Roxio Ortiz 

When I was a sophomore, my mom received a call about SAS. We had never heard of ‘School For Advanced Studies’ beforehand but we both knew that the school I was attending at the time was not the right fit for me and that this was a once-in-a-lifetime opportunity to start fresh somewhere else. So, I went to the Zoom meetings, took the placement test, and impatiently awaited my decision letter. 

At every step of the acceptance journey, insecurity took over. As I joined the Zoom meeting and heard Dr. Monteagudo talk about the success of SAS, I felt that I wouldn’t belong there, considering myself simply ‘average’ at my old school. As I took the placement test, in the back of my mind, I just ‘knew’ I wouldn’t get the score needed. As I opened my decision letter, I was mentally prepared to read ‘We are sorry to inform you…’ printed in bold. Yet, none of that became a reality. The moral of my story is that if I had let insecurity and the all too familiar “I’m not good enough” motto win, I would not have found myself accepted into the school I subconsciously knew would become my safe haven. 

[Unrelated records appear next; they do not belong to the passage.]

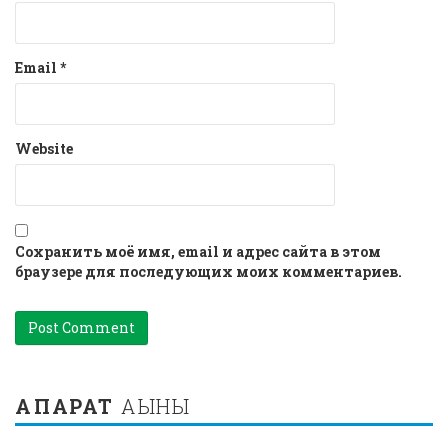
Email
*
Website
Сохранить моё имя, email и адрес сайта в этом
браузере для последующих моих комментариев.
АҚПАРАТ
АҒЫНЫ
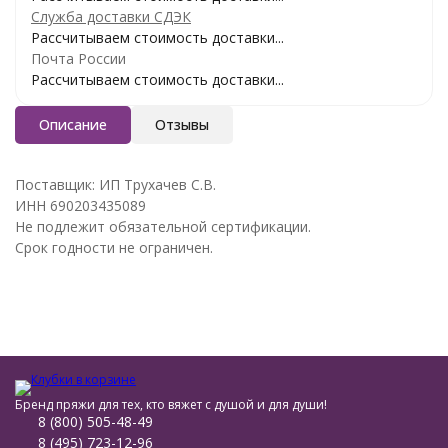
Служба доставки СДЭК
Рассчитываем стоимость доставки...
Почта России
Рассчитываем стоимость доставки...
Описание
Отзывы
Поставщик: ИП Трухачев С.В.
ИНН 690203435089
Не подлежит обязательной сертификации.
Срок годности не ограничен.
Бренд пряжи для тех, кто вяжет с душой и для души!
8 (800) 505-48-49
8 (495) 723-12-96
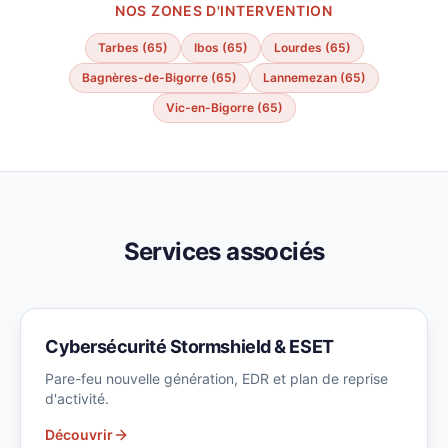
NOS ZONES D'INTERVENTION
Tarbes
(65)
Ibos
(65)
Lourdes
(65)
Bagnères-de-Bigorre
(65)
Lannemezan
(65)
Vic-en-Bigorre
(65)
Services associés
Cybersécurité Stormshield & ESET
Pare-feu nouvelle génération, EDR et plan de reprise
d'activité.
Découvrir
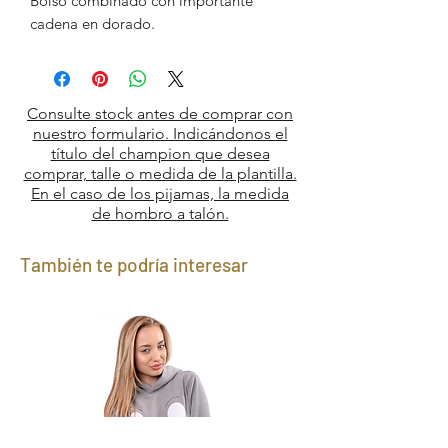
Bolso combinado con importante
cadena en dorado.
Consulte stock antes de comprar con
nuestro formulario. Indicándonos el
título del champion que desea
comprar, talle o medida de la plantilla.
En el caso de los pijamas, la medida
de hombro a talón.
También te podría interesar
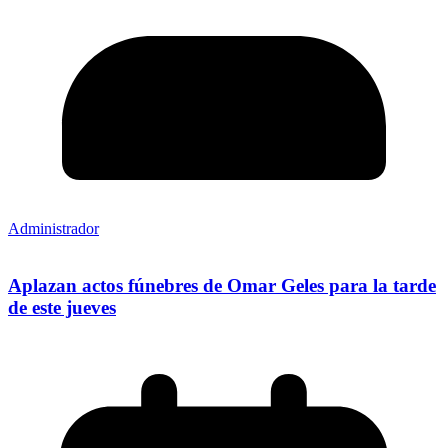
Administrador
Aplazan actos fúnebres de Omar Geles para la tarde
de este jueves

Stepping foot on campus for the first time, I was incredibly nervous, but I started to realize that if I was there, it was because I deserved to be, and that applied to all my classmates as well. Since everyone comes in new at SAS, it was easier for me to find my group of friends. I quickly formed bonds with my classmates, teachers, and staff. Although the school was the smallest I had ever attended up to that point, the love and connection that it fostered in its students was anything but small. 

Suddenly, I found myself with a newfound confidence I never deemed possible. I applied to SGA and almost every club that would have me. I made speeches for the student body, excelled in my classes by asking questions, and found my passion for research through my MDC courses. 

All the misconceptions I had been told about SAS vanished as I witnessed my classmates and I become more involved than ever before. We had more opportunities due to our connections to MDC and our counselor’s ability to connect with us individually and offer scholarships, letters of recommendation, and so much more. We also had more field trips and opportunities to unwind than I had witnessed at any other school. 

People told me SAS was just academics, but in reality, SAS became the only place in my K-12 journey where I did not feel like just another number. 

All in all, words cannot describe how grateful I am to have taken a chance on SAS and on myself by applying. I owe the person I am, from the leadership skills I’ve earned to most of everything I have learned, to my teachers, classmates, and the opportunities I worked for these past two years. This place has felt magical and I would truly do it all again. 

From the bottom of my heart, thank you SAS.